What you have to do: Starting at the line that contains "family: Lentibulariaceae" and ending after the line that contains "family: Syrphidae", output those rows as a two-column CSV with the headers rank and name. Put each row on one CSV line with its rank text and its name, wrapping each field in quotation marks and turning any line breaks into spaces.

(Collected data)
========================================================================

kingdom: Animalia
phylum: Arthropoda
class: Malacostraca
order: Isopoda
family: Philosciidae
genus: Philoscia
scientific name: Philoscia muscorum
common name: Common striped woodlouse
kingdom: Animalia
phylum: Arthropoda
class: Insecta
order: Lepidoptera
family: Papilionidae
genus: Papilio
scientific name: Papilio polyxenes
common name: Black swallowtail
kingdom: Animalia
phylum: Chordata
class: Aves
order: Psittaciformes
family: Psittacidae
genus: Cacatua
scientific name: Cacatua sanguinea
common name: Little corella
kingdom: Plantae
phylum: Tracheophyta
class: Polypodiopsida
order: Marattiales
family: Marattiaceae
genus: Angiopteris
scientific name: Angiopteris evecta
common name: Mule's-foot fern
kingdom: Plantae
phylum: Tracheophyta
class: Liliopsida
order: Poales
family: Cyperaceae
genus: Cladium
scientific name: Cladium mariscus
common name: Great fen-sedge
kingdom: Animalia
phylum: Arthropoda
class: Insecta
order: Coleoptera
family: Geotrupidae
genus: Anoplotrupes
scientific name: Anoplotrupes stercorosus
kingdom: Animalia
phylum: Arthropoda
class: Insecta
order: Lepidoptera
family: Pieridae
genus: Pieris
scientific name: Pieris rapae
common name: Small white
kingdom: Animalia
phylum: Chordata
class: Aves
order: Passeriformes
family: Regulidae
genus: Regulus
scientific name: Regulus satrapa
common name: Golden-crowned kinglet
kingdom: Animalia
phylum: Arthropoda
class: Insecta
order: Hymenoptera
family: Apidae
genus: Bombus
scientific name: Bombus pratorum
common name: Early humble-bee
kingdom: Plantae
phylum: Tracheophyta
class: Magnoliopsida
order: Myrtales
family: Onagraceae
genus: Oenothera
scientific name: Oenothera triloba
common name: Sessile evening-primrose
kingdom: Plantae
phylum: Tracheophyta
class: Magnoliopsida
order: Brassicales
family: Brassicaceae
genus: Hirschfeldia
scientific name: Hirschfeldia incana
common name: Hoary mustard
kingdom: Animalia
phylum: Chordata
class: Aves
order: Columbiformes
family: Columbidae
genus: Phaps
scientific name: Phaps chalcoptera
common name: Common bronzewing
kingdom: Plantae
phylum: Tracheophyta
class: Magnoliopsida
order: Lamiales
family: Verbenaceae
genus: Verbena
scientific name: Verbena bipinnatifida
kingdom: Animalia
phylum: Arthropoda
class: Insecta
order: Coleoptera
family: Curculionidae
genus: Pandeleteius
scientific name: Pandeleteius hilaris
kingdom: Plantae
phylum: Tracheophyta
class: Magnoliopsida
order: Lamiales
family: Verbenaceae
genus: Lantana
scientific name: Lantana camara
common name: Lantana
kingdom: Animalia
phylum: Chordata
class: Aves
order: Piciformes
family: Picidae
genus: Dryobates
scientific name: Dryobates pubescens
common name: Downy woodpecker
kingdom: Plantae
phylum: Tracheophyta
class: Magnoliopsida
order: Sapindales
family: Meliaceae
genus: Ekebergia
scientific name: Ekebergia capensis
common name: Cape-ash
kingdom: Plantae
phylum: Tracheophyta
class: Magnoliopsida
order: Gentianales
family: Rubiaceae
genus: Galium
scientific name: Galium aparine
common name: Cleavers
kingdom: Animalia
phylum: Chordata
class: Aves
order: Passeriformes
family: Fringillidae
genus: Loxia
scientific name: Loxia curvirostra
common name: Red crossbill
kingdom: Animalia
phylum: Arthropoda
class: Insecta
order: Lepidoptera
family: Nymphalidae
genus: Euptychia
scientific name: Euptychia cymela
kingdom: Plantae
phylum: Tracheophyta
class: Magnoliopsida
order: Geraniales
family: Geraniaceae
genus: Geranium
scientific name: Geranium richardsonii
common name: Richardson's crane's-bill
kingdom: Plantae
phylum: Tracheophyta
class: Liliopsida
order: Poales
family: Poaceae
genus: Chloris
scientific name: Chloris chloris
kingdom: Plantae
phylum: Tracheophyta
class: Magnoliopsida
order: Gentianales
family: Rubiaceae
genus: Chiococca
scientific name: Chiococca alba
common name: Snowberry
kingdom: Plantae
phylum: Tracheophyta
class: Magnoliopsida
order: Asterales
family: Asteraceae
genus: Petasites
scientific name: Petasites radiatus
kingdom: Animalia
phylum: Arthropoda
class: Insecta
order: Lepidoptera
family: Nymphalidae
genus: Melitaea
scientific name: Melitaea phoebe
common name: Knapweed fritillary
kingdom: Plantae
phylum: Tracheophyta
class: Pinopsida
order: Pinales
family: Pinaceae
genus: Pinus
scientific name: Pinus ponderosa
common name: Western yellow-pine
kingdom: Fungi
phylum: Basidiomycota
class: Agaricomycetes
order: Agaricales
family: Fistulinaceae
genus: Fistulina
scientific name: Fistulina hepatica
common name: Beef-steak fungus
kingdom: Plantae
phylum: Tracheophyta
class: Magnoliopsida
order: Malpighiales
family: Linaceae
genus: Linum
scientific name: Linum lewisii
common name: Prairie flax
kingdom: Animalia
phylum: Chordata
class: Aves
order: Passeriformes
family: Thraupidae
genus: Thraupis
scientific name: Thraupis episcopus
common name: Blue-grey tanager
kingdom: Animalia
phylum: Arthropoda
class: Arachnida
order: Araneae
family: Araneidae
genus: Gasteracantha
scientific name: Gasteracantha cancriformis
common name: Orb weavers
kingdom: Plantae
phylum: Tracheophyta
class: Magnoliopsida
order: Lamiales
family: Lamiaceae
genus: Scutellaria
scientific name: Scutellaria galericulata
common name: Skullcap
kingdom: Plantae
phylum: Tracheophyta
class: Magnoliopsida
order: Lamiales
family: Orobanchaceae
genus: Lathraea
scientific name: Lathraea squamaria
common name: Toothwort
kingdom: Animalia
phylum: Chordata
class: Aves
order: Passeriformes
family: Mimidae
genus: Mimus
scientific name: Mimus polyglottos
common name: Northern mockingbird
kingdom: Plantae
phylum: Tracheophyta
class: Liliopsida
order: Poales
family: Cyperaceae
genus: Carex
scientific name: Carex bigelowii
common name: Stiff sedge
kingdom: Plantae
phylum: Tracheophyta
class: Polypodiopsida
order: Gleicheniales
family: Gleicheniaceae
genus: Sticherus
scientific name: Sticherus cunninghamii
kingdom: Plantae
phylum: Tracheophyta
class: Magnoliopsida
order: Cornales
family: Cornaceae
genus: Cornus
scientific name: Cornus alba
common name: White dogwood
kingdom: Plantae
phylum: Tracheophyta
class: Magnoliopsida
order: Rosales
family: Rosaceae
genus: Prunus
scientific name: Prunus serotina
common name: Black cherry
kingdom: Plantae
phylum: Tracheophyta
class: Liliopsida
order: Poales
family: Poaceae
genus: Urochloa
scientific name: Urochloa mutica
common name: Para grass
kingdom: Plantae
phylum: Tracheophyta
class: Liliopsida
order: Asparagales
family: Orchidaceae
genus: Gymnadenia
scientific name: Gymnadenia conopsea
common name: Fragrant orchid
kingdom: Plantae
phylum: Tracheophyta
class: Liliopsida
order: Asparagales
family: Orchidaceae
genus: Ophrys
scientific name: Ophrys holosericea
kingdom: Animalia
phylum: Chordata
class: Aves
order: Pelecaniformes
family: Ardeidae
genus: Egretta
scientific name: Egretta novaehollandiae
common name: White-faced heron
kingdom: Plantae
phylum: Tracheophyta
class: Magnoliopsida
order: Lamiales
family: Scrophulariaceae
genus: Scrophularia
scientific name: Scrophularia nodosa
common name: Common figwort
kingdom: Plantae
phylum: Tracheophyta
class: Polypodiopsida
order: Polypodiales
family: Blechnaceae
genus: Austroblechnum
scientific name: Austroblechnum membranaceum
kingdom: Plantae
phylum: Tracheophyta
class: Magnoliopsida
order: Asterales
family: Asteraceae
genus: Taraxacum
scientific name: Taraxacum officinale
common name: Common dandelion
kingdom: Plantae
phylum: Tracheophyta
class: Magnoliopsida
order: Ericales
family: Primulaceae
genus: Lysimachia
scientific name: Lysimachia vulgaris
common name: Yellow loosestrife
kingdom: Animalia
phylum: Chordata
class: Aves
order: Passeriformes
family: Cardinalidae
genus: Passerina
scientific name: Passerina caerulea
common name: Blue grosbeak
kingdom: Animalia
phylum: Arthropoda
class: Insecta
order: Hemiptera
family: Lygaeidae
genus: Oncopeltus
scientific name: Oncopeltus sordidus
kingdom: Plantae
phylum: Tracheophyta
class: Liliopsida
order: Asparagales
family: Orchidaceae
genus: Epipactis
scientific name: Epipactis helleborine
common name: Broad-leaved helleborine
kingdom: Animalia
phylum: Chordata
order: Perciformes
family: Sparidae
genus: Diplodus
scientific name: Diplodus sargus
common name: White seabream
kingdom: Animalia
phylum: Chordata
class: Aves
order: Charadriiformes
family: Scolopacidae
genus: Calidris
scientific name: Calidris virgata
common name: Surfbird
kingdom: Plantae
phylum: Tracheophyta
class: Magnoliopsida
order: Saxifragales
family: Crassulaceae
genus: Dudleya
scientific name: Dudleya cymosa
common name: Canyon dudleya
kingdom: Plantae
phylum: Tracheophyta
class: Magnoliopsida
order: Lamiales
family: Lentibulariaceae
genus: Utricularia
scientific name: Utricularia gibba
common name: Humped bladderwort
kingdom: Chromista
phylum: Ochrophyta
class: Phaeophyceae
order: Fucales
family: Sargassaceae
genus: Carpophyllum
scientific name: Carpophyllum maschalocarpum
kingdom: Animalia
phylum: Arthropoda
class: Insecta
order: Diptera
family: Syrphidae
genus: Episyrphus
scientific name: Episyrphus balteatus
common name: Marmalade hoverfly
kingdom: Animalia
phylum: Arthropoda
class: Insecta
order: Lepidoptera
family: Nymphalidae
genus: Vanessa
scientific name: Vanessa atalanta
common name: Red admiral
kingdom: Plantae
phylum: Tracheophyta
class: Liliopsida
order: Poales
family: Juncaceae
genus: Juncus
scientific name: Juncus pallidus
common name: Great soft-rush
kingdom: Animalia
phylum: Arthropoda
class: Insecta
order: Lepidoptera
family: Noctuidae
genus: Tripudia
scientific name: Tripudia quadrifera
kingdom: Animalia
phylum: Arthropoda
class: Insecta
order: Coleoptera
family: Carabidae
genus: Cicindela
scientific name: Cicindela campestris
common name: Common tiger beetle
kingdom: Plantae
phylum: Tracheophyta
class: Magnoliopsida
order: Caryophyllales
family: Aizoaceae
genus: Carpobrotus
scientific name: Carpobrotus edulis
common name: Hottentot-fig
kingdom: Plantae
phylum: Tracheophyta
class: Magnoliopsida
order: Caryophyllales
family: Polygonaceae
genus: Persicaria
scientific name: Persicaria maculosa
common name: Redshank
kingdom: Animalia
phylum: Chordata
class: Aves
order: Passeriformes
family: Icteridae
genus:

========================================================================

Correct response:
rank,name
"family:","Lentibulariaceae"
"genus:","Utricularia"
"scientific name:","Utricularia gibba"
"common name:","Humped bladderwort"
"kingdom:","Chromista"
"phylum:","Ochrophyta"
"class:","Phaeophyceae"
"order:","Fucales"
"family:","Sargassaceae"
"genus:","Carpophyllum"
"scientific name:","Carpophyllum maschalocarpum"
"kingdom:","Animalia"
"phylum:","Arthropoda"
"class:","Insecta"
"order:","Diptera"
"family:","Syrphidae"